Exercise details: Collect every line below that contains the string "Ökonom" and copy each one in full. Case counts, so a line matches only if its capitalization is the same.

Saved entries
_____
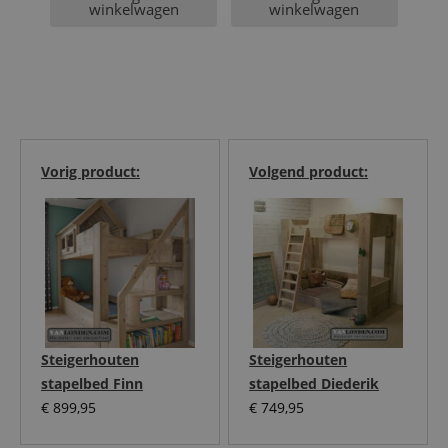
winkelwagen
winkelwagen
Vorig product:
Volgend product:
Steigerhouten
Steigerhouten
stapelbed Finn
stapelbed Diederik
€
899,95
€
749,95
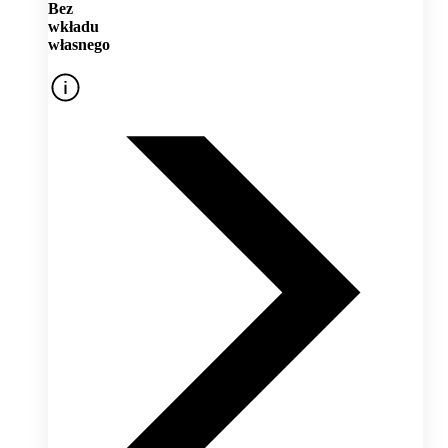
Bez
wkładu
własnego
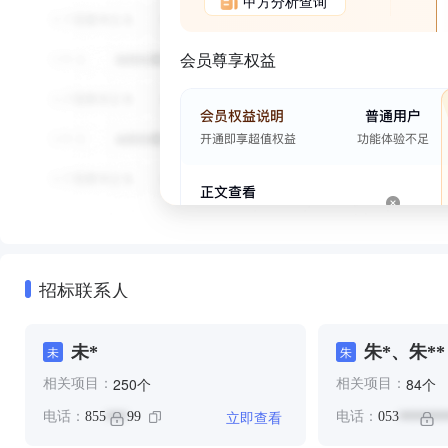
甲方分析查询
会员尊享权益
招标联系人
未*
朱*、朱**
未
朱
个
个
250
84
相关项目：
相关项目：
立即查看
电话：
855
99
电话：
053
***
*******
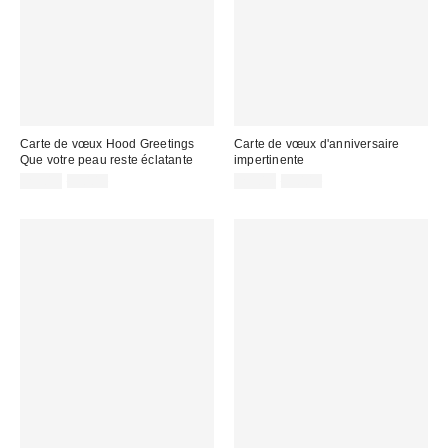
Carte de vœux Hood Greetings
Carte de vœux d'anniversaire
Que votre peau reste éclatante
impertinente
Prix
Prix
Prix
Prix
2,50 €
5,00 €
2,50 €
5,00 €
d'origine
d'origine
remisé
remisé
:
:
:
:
_____
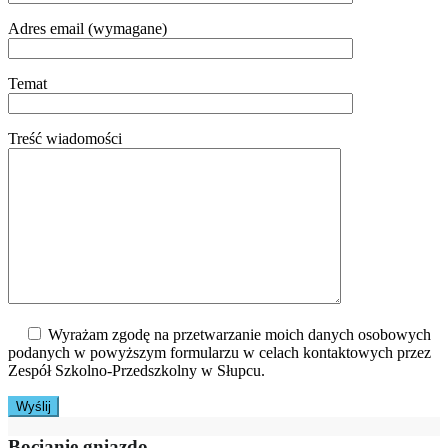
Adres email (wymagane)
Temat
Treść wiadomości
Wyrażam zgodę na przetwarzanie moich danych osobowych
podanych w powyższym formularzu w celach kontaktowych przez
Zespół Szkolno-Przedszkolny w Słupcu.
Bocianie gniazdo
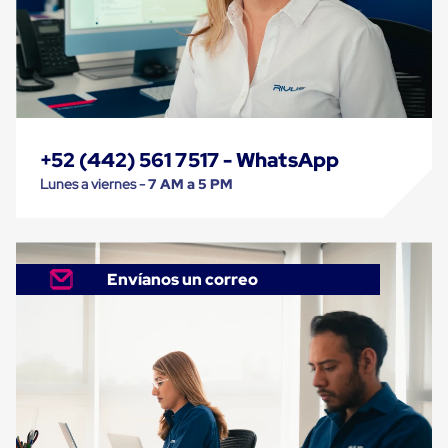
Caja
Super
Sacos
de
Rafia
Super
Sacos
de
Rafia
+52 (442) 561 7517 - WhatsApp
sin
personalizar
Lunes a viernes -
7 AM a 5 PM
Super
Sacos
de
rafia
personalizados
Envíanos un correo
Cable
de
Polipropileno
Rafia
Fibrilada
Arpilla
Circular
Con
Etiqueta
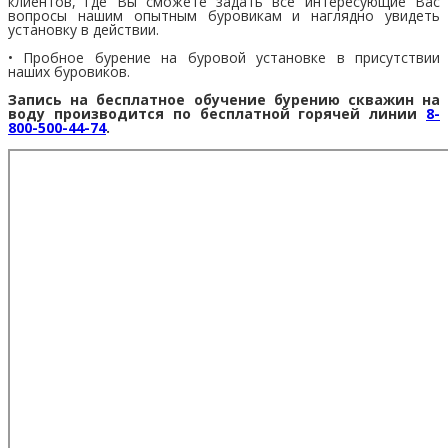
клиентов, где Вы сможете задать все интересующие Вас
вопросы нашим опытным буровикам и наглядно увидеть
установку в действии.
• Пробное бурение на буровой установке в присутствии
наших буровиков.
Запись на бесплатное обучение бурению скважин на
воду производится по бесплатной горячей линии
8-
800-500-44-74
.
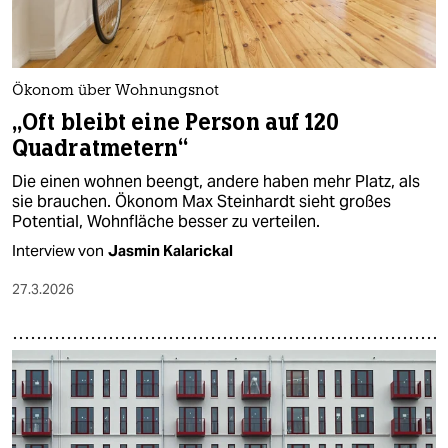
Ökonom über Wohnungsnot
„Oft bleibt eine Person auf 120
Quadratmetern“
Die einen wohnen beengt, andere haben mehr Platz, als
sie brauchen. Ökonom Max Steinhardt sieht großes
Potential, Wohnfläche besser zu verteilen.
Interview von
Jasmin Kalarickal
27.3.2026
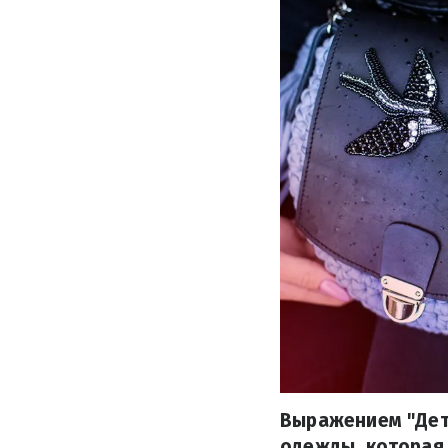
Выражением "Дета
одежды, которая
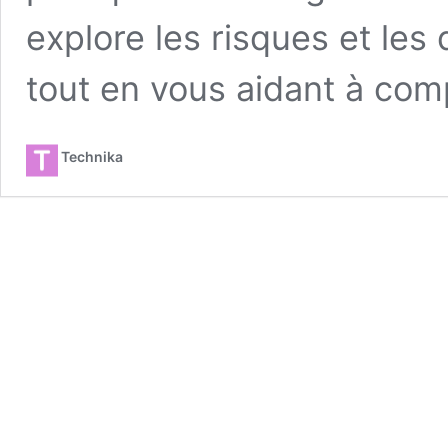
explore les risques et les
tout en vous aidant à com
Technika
_____
Task response:
Ökonom über Wohnungsnot
sie brauchen. Ökonom Max Steinhardt sieht großes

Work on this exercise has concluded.